O desafio deste III Congresso do Andes não é o de responder à iniciativa da CUT e do Proifes, mas de encontrar caminhos, na sua reorganização, que lhe possibilitem ser o espaço da identidade coletiva neste contexto de fragmentação. As iniciativas, portanto, devem estar na direção de ser sindicato de todos os pensamentos e não de partes. Se este desafio não for cumprido, sua morte pode, de fato, ocorrer.

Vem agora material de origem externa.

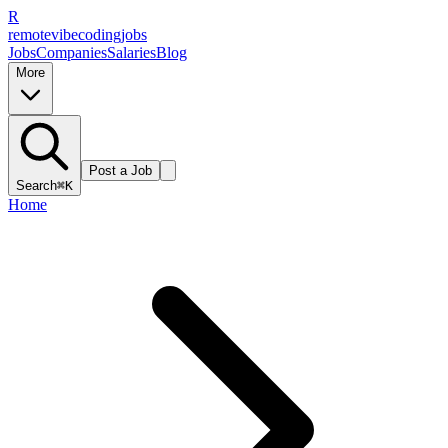
R
remote
vibe
coding
jobs
Jobs
Companies
Salaries
Blog
More
Post a Job
Search
⌘K
Home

Considero o Andes democrático, mas de uma forma que não é suficiente em si para ter uma ampla identidade de sua base e, isto é, uma forte legitimidade. As propostas que foram apresentadas para este congresso para afirmar sua legitimidade passam pela reconquista do registro no Ministério do Trabalho, que se pretende obter por meio de abrir mão de representar docentes das instituições particulares, uma vez que foi este o motivo das impugnações. Sou favorável a isso, que é, em si, uma grande mudança na proposta original de sua criação. Trata-se de um recuo para poder avançar. Mas isso está no terreno formal, isto é, da legalidade e não é ela, por si só, que vai garantir, nos docentes, o sentimento de pertencimento. Esta iniciativa, para reaver o registro, explica porque o Proifes, que, até julho deste ano defendia a tese de sindicatos locais, decide, junto com a CUT, pela criação urgente de um sindicato nacional. Correm, na confiança de que, pelo fato de serem governo, possam obter o registro antes que o Andes o faça, o que já aponta que haverão disputas em níveis superestruturais, como na justiça, que é o que chamei de formal.
Penso que uma das iniciativas que o Andes deva tomar é a de instituir a proporcionalidade na composição de sua diretoria. Isto é uma prática comum a muitas entidades sindicais nacionais e jamais adotada pelo Andes sob a argumentação principal de que a diretoria é executiva e não deliberativa. Na diretoria proporcional, cada chapa, a partir de um percentual mínimo de votos, por exemplo, 20%, terá direito de participar com uma quantidade de membros correspondente ao percentual de votos obtidos na eleição. Isto faz pouco sentido em uma seção sindical que pode convocar assembléias e reuniões de conselho de representantes com muita facilidade. Nacionalmente é diferente e uma direção com posições diferenciadas e representativas no seu interior pode ter muito mais reconhecimento. É preciso entender que ela é executiva, mas delibera permanentemente e emite juízos. Ela decide, por exemplo, o que vai conter num relatório que é feito sobre uma audiência com o governo. Ela faz a agenda dos debates.
Enfim, ela dirige o sindicato. Não acho que o que apresento seja a panacéia. O que importa é o sentido que buscamos com as mudanças, que é o da afirmação da alteridade. Ser um sindicato de todos é ser um sindicato em que as diferenças possam se manifestar em todos os níveis.